Segment Start: Task input

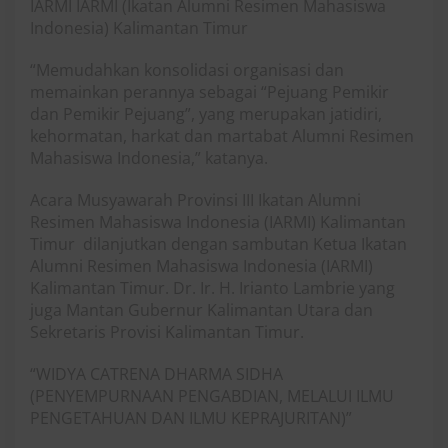
IARMI IARMI (Ikatan Alumni Resimen Mahasiswa
Indonesia) Kalimantan Timur
“Memudahkan konsolidasi organisasi dan
memainkan perannya sebagai “Pejuang Pemikir
dan Pemikir Pejuang”, yang merupakan jatidiri,
kehormatan, harkat dan martabat Alumni Resimen
Mahasiswa Indonesia,” katanya.
Acara Musyawarah Provinsi III Ikatan Alumni
Resimen Mahasiswa Indonesia (IARMI) Kalimantan
Timur dilanjutkan dengan sambutan Ketua Ikatan
Alumni Resimen Mahasiswa Indonesia (IARMI)
Kalimantan Timur. Dr. Ir. H. Irianto Lambrie yang
juga Mantan Gubernur Kalimantan Utara dan
Sekretaris Provisi Kalimantan Timur.
“WIDYA CATRENA DHARMA SIDHA
(PENYEMPURNAAN PENGABDIAN, MELALUI ILMU
PENGETAHUAN DAN ILMU KEPRAJURITAN)”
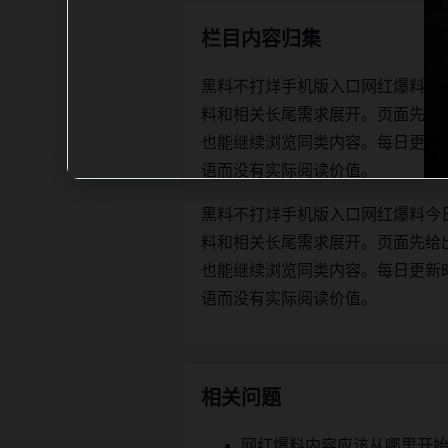
栏目内容归集
黑料不打烊手机版入口网红爆料今
料和相关长尾需求展开。页面先给
也能继续浏览同类内容。每日更新时优先保
语而没有实际阅读价值。
黑料不打烊手机版入口网红爆料今
料和相关长尾需求展开。页面先给
也能继续浏览同类内容。每日更新时优先保
语而没有实际阅读价值。
相关问题
网红爆料内容应该从哪里开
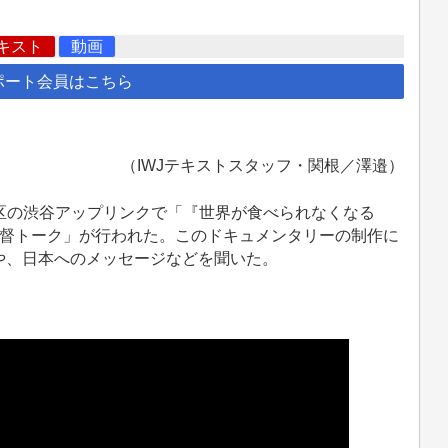
キスト
動画
ポート会員はこちら
（IWJテキストスタッフ・関根／澤邉）
谷区の渋谷アップリンクで「『世界が食べられなくなる
監督トーク」が行われた。このドキュメンタリーの制作に
や、日本へのメッセージなどを聞いた。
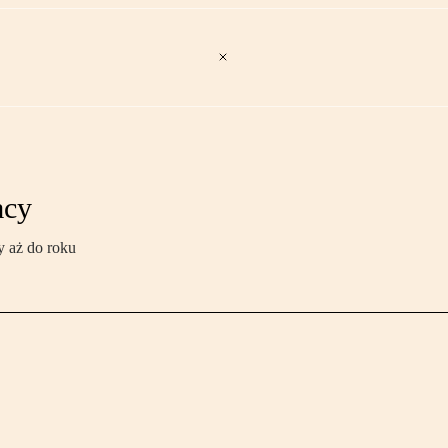
acy
 aż do roku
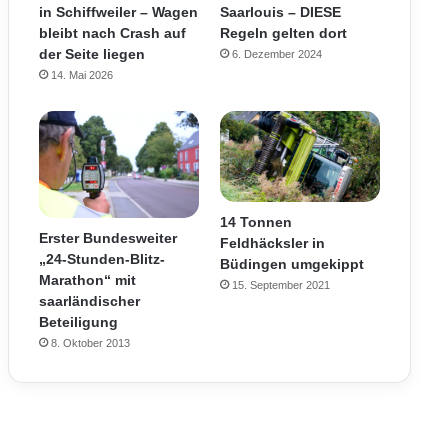
in Schiffweiler – Wagen
Saarlouis – DIESE
bleibt nach Crash auf
Regeln gelten dort
der Seite liegen
6. Dezember 2024
14. Mai 2026
14 Tonnen
Erster Bundesweiter
Feldhäcksler in
„24-Stunden-Blitz-
Büdingen umgekippt
Marathon“ mit
15. September 2021
saarländischer
Beteiligung
8. Oktober 2013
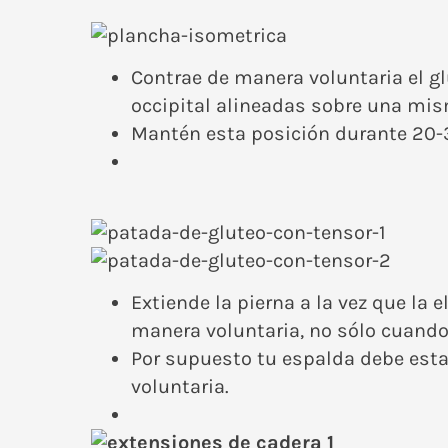
Contrae de manera voluntaria el gl
occipital alineadas sobre una mism
Mantén esta posición durante 20-
Extiende la pierna a la vez que la
manera voluntaria, no sólo cuando 
Por supuesto tu espalda debe est
voluntaria.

Segment End: Task input

→ **Exercise goal**
Copy out the text of every entry above, character for character and line for line. Leave the pictures out of your answer.

→ **Solution for this exercise**
IARMI IARMI (Ikatan Alumni Resimen Mahasiswa
Indonesia) Kalimantan Timur
“Memudahkan konsolidasi organisasi dan
memainkan perannya sebagai “Pejuang Pemikir
dan Pemikir Pejuang”, yang merupakan jatidiri,
kehormatan, harkat dan martabat Alumni Resimen
Mahasiswa Indonesia,” katanya.
Acara Musyawarah Provinsi III Ikatan Alumni
Resimen Mahasiswa Indonesia (IARMI) Kalimantan
Timur dilanjutkan dengan sambutan Ketua Ikatan
Alumni Resimen Mahasiswa Indonesia (IARMI)
Kalimantan Timur. Dr. Ir. H. Irianto Lambrie yang
juga Mantan Gubernur Kalimantan Utara dan
Sekretaris Provisi Kalimantan Timur.
“WIDYA CATRENA DHARMA SIDHA
(PENYEMPURNAAN PENGABDIAN, MELALUI ILMU
PENGETAHUAN DAN ILMU KEPRAJURITAN)”
栏目内容归集
黑料不打烊手机版入口网红爆料今
料和相关长尾需求展开。页面先给
也能继续浏览同类内容。每日更新时优先保
语而没有实际阅读价值。
黑料不打烊手机版入口网红爆料今
料和相关长尾需求展开。页面先给
也能继续浏览同类内容。每日更新时优先保
语而没有实际阅读价值。
相关问题
网红爆料内容应该从哪里开
キスト
動画
ポート会員はこちら
（IWJテキストスタッフ・関根／澤邉）
谷区の渋谷アップリンクで「『世界が食べられなくなる
監督トーク」が行われた。このドキュメンタリーの制作に
や、日本へのメッセージなどを聞いた。
acy
 aż do roku
in Schiffweiler – Wagen
Saarlouis – DIESE
bleibt nach Crash auf
Regeln gelten dort
der Seite liegen
6. Dezember 2024
14. Mai 2026
14 Tonnen
Erster Bundesweiter
Feldhäcksler in
„24-Stunden-Blitz-
Büdingen umgekippt
Marathon“ mit
15. September 2021
saarländischer
Beteiligung
8. Oktober 2013
Contrae de manera voluntaria el gl
occipital alineadas sobre una mism
Mantén esta posición durante 20-
Extiende la pierna a la vez que la
manera voluntaria, no sólo cuando 
Por supuesto tu espalda debe est
voluntaria.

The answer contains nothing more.